• [PROBLEMS AND TASKS]
(a) In the text on the promises library, what value do you pass to promises.wait2() for an indefinite wait?
(b) Carry on with the text on the promises library, starting after its last sentence.

━━━━━ TEXT

While the promise spec is interoperable with any other promise node created by other libraries, the promises namespace is the true magic of the @rokucommunity/promises library. We have several helper functions that enable you to chain multiple promises together, very much in the same way as javascript promises.

---

Promises in Tasks

Promises work great inside a Task node too. With a small amount of setup using promises.setMessagePort() and promises.wait2(), you can write sequential async logic without restructuring your code around observers.

Setup

In your task's run function, create an roMessagePort, register it with the promises library, then run your event loop using promises.wait2() instead of the native wait():

sub runTask()
    m.port = createObject("roMessagePort")
    promises.setMessagePort(m.port)

    ' ... your promise chains here ...

    while true
        message = promises.wait2(0, m.port)
        ' handle non-promise messages (e.g. field observations) here
    end while
end sub

promises.wait2(timeoutMs, port) works like the native wait() but automatically processes any promise events that arrive on the promises port. Pass 0 for an indefinite wait, or a timeout in milliseconds to bound the wait.

━━━━━━━━━━
━━━━━ DATA ENTRIES

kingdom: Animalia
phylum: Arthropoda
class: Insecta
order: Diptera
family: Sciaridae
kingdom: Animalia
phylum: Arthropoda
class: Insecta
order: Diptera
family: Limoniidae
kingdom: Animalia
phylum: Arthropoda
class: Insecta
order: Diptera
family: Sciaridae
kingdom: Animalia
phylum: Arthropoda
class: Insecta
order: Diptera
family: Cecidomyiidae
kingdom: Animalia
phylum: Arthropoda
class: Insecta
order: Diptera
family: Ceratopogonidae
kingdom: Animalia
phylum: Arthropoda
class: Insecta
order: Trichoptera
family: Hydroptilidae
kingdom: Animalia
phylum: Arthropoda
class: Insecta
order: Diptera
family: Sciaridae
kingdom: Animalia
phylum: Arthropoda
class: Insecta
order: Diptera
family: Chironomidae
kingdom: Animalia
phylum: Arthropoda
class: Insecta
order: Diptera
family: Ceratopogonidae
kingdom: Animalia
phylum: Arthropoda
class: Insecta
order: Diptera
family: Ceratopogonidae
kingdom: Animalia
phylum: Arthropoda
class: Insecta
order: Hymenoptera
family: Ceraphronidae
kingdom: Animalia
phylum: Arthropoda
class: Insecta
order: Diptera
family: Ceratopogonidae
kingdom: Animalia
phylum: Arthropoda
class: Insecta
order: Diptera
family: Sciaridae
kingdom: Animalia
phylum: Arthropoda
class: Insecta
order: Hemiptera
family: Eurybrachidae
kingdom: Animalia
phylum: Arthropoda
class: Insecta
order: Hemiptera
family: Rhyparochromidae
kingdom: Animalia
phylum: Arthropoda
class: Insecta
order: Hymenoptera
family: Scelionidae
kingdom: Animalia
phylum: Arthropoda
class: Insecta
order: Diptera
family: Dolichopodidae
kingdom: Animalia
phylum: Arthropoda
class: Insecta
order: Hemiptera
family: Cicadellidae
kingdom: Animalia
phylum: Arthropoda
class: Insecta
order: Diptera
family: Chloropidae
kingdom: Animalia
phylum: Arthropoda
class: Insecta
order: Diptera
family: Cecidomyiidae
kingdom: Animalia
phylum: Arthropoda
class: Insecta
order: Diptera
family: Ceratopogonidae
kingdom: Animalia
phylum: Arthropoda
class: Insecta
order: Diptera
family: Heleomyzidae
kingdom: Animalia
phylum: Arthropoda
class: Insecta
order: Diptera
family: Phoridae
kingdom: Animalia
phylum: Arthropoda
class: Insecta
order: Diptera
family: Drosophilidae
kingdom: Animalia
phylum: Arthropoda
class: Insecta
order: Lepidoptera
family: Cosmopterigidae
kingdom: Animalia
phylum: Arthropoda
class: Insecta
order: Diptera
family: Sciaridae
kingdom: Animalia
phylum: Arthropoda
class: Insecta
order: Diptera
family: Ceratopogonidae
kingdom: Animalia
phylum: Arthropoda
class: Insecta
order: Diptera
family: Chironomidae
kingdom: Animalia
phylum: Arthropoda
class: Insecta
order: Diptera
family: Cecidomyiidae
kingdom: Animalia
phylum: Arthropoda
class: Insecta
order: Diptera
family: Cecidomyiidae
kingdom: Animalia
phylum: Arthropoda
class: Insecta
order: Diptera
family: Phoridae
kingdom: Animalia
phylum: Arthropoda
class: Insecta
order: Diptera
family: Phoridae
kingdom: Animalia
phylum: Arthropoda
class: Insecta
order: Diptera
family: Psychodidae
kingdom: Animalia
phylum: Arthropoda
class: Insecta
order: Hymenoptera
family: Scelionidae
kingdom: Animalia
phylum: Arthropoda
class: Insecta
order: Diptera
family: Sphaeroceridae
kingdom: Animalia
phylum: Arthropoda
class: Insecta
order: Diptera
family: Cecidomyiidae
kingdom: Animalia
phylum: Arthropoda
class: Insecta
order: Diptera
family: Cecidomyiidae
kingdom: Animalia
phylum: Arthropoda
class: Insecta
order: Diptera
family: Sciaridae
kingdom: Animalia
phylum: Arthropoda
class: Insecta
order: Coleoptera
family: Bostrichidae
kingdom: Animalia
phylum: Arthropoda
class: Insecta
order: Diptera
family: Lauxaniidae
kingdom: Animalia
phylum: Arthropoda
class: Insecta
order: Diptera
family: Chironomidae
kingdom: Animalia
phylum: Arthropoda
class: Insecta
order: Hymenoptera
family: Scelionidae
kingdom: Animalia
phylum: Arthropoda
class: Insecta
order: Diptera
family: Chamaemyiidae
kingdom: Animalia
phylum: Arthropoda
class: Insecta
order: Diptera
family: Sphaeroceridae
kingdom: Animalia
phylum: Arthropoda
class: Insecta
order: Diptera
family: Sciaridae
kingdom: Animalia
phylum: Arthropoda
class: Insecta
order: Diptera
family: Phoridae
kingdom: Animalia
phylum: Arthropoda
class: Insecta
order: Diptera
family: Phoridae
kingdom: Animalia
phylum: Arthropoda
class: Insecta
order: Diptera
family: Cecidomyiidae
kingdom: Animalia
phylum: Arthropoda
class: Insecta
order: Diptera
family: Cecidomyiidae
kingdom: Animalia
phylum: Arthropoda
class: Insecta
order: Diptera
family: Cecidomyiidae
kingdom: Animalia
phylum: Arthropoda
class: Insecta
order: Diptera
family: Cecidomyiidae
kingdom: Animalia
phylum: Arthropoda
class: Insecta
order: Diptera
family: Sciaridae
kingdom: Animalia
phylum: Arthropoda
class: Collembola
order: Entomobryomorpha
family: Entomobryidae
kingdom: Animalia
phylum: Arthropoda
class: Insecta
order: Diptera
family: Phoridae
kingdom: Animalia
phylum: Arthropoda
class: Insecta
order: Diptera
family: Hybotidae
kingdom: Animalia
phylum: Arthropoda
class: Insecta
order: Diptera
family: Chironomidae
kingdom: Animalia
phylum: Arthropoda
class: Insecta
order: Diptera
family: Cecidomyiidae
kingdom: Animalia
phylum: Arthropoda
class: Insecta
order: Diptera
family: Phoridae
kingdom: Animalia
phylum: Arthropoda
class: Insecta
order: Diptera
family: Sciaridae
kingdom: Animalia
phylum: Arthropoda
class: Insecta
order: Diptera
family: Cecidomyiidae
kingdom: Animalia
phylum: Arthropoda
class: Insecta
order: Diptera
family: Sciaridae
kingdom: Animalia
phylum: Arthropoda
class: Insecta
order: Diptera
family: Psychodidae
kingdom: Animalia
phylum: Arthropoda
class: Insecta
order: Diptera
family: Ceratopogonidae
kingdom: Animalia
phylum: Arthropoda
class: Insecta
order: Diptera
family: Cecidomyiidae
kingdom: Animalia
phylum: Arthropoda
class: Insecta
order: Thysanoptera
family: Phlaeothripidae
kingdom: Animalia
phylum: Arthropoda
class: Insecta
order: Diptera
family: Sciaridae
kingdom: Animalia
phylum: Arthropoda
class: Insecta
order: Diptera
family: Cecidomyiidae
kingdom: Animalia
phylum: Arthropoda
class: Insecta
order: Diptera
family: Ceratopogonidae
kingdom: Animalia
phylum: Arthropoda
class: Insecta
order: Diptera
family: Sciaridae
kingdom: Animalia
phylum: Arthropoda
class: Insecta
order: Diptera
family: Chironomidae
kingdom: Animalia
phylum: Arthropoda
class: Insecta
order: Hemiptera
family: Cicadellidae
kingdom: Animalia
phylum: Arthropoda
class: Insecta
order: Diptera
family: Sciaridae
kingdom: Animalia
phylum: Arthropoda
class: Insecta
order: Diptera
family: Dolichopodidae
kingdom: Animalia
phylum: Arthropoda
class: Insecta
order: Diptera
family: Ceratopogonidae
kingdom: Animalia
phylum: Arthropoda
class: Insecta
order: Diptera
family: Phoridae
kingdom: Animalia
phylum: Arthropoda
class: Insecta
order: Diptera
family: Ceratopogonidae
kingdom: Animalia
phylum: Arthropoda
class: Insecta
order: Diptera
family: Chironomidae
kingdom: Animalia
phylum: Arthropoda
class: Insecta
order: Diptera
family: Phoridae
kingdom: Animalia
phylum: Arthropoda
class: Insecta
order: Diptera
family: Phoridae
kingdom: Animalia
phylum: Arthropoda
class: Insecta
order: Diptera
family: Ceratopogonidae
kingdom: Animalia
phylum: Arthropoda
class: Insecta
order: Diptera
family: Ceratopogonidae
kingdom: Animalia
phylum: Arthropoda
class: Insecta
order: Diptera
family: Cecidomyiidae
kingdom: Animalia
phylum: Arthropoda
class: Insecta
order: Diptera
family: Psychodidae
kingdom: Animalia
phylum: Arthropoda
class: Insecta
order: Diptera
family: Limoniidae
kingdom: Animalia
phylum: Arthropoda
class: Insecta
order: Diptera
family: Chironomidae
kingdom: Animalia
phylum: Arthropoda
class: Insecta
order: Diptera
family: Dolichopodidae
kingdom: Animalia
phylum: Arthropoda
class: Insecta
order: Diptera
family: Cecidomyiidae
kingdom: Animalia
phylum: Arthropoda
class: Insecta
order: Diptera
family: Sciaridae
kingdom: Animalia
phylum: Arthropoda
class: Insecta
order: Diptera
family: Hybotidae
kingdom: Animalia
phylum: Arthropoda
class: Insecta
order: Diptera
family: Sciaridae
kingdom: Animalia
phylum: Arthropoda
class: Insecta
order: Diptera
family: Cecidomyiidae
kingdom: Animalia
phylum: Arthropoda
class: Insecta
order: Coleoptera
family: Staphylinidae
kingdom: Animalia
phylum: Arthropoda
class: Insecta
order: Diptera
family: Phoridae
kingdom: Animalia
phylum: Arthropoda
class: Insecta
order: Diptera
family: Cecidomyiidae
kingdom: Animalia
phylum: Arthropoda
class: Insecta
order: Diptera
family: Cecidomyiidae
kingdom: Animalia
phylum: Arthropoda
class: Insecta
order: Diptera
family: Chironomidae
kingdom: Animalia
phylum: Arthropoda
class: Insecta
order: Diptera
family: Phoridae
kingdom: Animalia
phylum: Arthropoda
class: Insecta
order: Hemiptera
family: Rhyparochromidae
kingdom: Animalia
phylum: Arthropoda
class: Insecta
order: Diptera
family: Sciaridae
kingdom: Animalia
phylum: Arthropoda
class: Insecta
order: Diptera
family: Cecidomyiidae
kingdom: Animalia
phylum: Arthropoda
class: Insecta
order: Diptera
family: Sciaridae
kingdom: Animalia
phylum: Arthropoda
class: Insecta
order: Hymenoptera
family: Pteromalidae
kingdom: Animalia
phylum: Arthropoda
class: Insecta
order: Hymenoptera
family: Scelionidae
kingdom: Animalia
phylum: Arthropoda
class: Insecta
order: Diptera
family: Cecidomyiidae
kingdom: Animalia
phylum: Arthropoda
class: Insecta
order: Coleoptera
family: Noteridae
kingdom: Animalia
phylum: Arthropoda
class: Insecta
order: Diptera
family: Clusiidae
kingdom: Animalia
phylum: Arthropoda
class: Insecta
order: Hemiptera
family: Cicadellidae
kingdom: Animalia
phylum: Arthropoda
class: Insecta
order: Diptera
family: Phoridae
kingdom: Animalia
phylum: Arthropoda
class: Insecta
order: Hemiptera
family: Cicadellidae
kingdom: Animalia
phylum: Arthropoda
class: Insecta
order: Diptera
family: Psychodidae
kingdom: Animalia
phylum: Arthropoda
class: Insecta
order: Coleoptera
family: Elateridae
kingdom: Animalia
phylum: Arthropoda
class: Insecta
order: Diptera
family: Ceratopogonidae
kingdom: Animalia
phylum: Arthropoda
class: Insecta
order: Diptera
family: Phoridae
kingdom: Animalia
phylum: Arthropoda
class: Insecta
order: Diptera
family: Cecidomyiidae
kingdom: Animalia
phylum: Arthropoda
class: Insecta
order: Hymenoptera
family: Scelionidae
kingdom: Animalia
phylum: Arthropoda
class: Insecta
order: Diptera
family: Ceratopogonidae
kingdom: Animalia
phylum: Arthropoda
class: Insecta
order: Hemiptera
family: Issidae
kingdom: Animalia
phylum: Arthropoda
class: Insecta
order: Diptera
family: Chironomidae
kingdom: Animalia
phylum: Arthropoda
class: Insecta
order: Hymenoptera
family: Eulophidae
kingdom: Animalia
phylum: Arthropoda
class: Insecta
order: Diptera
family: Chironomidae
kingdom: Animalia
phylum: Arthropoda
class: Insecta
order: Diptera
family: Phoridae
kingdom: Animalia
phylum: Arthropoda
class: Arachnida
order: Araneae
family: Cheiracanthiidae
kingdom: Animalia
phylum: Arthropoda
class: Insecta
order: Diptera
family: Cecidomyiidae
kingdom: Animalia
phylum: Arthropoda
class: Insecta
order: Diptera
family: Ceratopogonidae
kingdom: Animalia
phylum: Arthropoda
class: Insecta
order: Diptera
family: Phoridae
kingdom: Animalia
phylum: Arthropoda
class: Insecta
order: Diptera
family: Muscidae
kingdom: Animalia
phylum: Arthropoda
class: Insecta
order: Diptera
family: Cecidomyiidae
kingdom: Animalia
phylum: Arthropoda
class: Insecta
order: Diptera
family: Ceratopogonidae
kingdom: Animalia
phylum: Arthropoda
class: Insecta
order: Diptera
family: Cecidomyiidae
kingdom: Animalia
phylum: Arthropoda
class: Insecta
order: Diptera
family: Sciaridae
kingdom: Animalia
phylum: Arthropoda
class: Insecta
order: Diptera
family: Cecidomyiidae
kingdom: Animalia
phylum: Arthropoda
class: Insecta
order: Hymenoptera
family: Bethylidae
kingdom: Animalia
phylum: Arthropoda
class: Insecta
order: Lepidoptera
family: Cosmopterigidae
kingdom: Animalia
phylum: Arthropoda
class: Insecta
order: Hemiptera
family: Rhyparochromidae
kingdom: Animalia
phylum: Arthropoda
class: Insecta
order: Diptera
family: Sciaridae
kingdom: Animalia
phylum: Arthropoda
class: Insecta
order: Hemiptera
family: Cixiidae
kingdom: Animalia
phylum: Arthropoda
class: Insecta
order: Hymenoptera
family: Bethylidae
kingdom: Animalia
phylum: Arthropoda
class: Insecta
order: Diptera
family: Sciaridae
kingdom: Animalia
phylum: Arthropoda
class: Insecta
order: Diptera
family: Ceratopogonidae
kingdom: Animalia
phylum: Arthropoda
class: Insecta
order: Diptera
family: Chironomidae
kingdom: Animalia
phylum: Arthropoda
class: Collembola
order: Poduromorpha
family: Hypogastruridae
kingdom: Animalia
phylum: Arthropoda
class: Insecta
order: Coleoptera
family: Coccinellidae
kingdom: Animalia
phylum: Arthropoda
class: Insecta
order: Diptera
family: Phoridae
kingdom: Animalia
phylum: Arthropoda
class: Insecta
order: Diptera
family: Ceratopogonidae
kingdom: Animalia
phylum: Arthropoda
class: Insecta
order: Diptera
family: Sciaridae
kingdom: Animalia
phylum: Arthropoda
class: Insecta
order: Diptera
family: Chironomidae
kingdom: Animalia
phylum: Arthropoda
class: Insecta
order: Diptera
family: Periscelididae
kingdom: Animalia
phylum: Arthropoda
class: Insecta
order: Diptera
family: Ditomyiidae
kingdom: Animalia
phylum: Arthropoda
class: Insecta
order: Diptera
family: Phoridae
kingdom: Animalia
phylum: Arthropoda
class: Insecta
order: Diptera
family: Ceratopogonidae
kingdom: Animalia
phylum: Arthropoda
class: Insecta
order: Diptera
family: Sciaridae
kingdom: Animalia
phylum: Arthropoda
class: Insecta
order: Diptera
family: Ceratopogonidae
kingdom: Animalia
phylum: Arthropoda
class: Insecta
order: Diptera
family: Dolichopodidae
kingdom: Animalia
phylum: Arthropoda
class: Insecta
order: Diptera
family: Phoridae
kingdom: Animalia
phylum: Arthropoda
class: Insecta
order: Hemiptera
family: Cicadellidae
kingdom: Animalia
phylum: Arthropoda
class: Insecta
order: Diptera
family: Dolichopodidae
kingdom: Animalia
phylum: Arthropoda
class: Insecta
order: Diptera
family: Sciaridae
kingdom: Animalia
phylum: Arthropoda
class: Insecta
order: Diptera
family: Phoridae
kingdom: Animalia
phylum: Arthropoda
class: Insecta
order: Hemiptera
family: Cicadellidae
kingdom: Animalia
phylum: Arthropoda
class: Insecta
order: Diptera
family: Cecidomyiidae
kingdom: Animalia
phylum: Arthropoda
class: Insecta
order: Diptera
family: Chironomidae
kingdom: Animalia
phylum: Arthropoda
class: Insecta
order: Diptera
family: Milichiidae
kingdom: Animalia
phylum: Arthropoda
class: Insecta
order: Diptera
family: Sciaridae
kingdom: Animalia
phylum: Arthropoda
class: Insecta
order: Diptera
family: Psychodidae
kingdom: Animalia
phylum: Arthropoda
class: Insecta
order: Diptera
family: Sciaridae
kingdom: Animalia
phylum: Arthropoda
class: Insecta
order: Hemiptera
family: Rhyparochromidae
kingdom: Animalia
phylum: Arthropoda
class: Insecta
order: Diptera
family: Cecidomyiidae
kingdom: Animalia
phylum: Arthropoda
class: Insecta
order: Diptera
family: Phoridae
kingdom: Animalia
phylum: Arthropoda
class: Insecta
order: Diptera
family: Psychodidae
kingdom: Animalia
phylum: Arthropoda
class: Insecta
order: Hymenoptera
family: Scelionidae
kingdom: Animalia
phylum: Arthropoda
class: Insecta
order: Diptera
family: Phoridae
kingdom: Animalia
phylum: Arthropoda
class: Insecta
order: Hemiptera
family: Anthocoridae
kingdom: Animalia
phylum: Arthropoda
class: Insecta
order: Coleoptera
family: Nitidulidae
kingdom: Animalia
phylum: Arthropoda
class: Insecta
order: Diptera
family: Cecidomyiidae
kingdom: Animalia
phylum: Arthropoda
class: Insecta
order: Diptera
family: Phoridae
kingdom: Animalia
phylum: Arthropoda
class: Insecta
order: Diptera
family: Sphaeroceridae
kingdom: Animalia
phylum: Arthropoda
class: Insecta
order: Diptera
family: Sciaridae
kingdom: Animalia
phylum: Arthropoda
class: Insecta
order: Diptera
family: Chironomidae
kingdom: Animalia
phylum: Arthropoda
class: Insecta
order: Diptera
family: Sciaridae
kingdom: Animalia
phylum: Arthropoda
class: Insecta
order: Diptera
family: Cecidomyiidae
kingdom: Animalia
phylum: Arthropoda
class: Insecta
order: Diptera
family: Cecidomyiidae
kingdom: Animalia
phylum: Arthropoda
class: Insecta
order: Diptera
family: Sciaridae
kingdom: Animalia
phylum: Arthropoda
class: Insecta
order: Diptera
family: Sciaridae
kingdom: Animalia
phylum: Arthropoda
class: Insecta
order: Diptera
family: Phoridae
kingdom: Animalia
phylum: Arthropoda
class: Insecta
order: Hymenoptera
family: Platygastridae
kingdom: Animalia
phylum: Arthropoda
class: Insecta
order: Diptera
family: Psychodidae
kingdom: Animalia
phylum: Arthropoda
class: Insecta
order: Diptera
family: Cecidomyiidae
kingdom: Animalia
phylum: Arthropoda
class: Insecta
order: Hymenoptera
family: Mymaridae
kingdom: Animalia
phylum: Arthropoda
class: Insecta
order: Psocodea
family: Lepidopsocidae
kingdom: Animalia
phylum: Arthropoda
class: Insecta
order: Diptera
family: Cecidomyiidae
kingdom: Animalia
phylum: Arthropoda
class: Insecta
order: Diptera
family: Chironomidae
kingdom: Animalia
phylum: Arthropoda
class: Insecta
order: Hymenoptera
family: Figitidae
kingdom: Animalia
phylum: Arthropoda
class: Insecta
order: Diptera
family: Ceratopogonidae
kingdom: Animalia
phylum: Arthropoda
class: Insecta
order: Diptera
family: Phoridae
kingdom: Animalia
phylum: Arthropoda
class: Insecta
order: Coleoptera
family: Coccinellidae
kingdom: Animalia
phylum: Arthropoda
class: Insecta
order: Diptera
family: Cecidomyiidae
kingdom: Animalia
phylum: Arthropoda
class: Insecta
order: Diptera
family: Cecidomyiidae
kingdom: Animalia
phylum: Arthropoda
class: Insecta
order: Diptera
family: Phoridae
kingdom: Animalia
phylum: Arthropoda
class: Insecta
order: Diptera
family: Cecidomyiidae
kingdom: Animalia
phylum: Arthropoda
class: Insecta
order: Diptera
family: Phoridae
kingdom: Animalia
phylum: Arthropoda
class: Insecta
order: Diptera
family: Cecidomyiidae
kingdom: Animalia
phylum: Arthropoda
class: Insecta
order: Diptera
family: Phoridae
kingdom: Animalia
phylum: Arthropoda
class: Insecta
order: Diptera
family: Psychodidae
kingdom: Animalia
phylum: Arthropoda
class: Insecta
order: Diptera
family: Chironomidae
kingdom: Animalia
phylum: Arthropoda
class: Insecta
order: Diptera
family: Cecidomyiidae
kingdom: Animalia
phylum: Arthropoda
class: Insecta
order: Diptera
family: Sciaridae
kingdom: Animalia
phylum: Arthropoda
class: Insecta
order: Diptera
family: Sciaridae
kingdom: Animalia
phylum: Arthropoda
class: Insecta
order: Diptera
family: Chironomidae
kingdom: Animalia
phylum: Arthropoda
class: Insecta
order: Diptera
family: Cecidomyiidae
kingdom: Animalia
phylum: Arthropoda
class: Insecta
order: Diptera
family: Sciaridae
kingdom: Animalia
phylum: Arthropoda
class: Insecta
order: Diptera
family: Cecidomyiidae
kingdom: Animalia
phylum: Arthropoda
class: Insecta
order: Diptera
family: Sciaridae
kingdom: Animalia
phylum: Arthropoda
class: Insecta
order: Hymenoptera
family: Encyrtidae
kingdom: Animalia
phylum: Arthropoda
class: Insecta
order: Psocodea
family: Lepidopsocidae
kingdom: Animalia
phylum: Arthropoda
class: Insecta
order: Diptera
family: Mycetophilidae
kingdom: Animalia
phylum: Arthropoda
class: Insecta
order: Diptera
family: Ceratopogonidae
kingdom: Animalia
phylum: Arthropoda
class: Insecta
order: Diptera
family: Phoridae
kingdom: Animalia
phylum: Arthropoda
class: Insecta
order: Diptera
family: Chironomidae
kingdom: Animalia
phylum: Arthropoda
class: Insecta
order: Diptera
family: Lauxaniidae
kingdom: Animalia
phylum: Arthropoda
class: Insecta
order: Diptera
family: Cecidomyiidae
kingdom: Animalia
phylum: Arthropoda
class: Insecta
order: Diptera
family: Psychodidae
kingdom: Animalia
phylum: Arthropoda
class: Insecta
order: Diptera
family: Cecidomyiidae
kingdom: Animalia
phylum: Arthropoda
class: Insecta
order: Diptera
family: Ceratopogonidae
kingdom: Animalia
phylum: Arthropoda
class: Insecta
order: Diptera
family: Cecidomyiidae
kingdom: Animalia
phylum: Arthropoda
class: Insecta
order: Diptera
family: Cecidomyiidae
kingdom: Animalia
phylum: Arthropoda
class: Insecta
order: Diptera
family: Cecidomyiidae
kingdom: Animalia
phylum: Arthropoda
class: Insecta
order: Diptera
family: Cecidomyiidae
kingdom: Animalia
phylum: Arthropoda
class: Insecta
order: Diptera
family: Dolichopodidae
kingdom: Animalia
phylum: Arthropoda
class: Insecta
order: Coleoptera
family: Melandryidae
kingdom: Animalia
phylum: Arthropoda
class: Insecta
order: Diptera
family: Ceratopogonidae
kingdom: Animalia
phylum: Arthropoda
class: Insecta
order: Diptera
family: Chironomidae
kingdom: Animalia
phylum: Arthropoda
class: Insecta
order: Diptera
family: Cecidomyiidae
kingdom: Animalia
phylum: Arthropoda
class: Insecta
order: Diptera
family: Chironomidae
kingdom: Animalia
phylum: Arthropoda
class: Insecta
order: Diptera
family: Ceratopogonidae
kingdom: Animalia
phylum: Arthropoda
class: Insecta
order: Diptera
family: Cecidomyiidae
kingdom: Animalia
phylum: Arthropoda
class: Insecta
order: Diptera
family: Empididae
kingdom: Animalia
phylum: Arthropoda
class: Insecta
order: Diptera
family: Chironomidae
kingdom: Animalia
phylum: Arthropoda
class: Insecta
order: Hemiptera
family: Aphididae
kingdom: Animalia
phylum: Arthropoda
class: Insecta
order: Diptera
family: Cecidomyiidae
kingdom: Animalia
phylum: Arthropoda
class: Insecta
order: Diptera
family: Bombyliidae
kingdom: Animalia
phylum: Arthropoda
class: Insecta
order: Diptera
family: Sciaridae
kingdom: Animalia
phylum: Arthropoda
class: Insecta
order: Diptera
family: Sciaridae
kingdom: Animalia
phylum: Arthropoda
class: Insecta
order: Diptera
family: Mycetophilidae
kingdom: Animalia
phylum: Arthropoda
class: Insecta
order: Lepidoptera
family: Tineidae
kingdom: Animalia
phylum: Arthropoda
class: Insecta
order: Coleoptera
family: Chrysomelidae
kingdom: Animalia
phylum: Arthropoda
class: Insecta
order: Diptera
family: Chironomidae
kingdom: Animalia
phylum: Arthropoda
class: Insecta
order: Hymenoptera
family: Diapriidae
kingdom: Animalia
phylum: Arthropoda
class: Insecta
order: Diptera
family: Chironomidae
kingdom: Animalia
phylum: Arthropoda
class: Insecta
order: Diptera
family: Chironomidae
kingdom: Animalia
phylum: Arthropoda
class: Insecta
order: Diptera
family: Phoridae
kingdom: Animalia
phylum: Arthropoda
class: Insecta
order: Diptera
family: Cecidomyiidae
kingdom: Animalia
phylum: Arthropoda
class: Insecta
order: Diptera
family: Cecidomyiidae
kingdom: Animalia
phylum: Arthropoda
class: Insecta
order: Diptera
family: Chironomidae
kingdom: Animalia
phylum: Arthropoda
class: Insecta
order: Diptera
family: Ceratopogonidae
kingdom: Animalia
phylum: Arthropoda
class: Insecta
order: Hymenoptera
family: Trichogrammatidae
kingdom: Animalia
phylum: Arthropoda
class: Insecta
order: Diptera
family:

━━━━━━━━━━

• [TASK-BY-TASK ANSWERS]
(a) 0

(b)
How it works

On the render thread, promise resolution is driven by field observers — when a promise node's promiseResult field changes, observers fire and .then() callbacks run. Tasks don't have that mechanism by default.

promises.setMessagePort() tells the library to route those field-change notifications to your task's roMessagePort instead. promises.wait2() then drains that port on each iteration, processing any pending promise events before returning control to your loop. The net effect is the same observer-driven resolution, just happening inside your task's event loop rather than on the render thread.

This is why the event loop is required. Without it, promise callbacks would never fire.

Sequential async steps

Return a promise from a .then() callback to wait for it before the next step runs:

sub runTask()
    m.port = createObject("roMessagePort")
    promises.setMessagePort(m.port)
    m.top.observeField("request", m.port)

    promises.chain(promises.resolve(true))
        .then(function(response as object) as dynamic
            return doNetworkRequest("step1")
        end function)
        .then(function(step1Result as object) as dynamic
            return doNetworkRequest("step2")
        end function)
        .then(sub(step2Result as object)
            promises.resolve({ step1: "first", step2: "second" }, m.top.promise)
        end sub)
        .finally(sub()
            m.top.control = "STOP"
        end sub)

    responses = { "step1": "first", "step2": "second" }
    while true
        message = promises.wait2(0, m.port)
        if type(message) = "roSGNodeEvent" then
            requestId = message.getData()
            promises.resolve(responses[requestId], m.requestStorage[requestId].promise)
        end if
    end while
end sub

Parallel requests in a task

Use promises.all() to wait for multiple concurrent requests:

sub runTask()
    m.port = createObject("roMessagePort")
    promises.setMessagePort(m.port)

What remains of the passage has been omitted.